On 8.5.1982 about 5.30 p.m. the complainant and others
left for Vadanage to the village of accused no.1. After
reaching the Mace, they moved around and thereafter took
meals. A bus was to leave at about 8.00 p.m. for their
return journey to Kolhapur. They finished their meals at
about 7.30 p.m. Thereafter all the invitees came out of the
house and they wanted to catch the bus.
One Sambhaji Patil (A-2) and one unknown person entered
the house of accused no.1. Deceased also followed them and
went inside. As there was some time for catching the bus,
the complainant also entered the house of accused no.1 for
chewing betal leaves. The bus stop was just in front of the
house of accused no.1. The complainant sat on the cot. The
deceased was standing on the threshold of the house. The
unknown person was standing close to them. Accused no.2 was
sitting on the chair in front of him.

(Keypoint coordinate data)
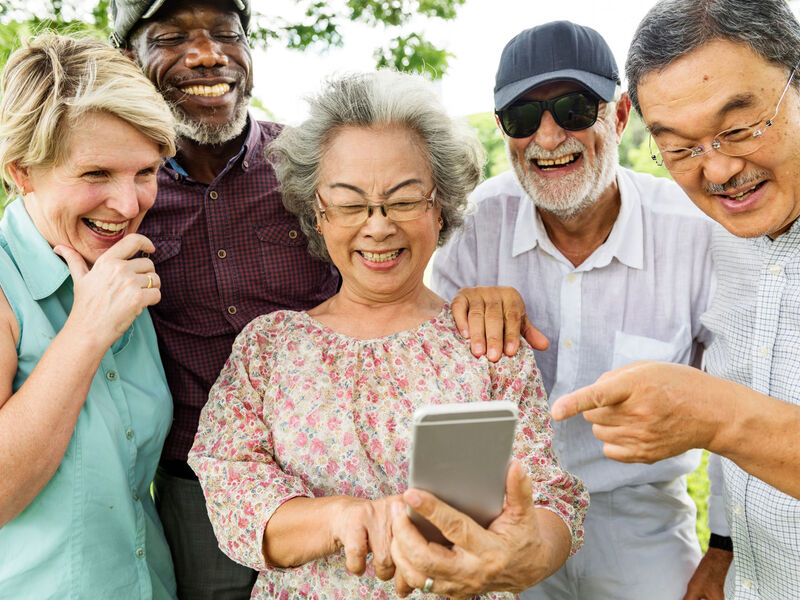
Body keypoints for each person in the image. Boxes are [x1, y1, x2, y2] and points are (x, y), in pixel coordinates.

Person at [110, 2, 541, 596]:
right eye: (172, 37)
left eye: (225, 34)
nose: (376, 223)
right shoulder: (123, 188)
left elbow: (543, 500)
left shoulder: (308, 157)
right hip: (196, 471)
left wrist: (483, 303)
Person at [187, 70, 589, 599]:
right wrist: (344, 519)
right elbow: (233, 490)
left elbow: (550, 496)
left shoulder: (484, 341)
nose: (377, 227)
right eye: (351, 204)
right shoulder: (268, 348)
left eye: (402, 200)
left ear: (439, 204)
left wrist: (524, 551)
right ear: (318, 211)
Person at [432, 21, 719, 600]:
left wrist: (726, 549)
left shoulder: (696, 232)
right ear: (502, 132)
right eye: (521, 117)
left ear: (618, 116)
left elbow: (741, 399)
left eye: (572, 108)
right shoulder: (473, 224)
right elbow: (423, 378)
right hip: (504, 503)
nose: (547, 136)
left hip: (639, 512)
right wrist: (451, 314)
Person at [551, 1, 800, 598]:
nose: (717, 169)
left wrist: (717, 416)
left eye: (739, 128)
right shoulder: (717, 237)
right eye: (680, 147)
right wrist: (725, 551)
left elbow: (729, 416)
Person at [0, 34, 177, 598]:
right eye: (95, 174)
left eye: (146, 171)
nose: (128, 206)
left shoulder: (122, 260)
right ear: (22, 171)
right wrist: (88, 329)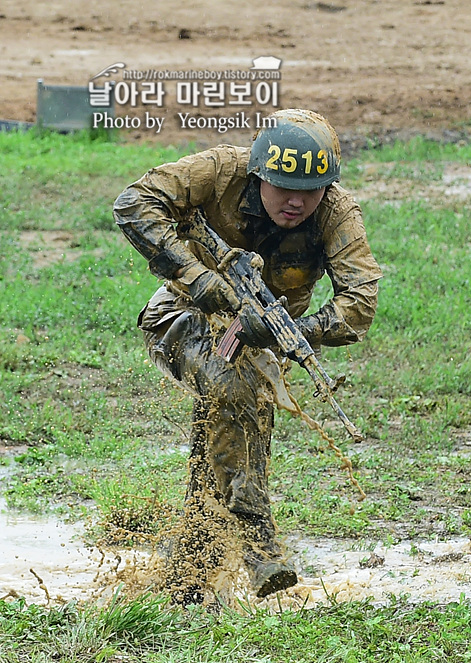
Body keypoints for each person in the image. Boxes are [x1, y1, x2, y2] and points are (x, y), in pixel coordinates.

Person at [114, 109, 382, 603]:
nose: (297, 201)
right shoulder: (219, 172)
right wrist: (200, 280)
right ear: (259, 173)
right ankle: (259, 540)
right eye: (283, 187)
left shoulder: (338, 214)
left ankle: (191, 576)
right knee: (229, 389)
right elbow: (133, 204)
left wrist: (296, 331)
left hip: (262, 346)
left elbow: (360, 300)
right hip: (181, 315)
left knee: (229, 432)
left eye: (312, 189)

To do ->
1. Rewrite the case excerpt from "On 8.5.1982 about" up to and including "catch the bus.", switching every "bus" to "coach".
2. In the case excerpt, where did the complainant sit after entering the house of accused no.1?
These lines come from a separate source.

Answers provided ->
1.
On 8.5.1982 about 5.30 p.m. the complainant and others
left for Vadanage to the village of accused no.1. After
reaching the Mace, they moved around and thereafter took
meals. A coach was to leave at about 8.00 p.m. for their
return journey to Kolhapur. They finished their meals at
about 7.30 p.m. Thereafter all the invitees came out of the
house and they wanted to catch the coach.

2. On the cot.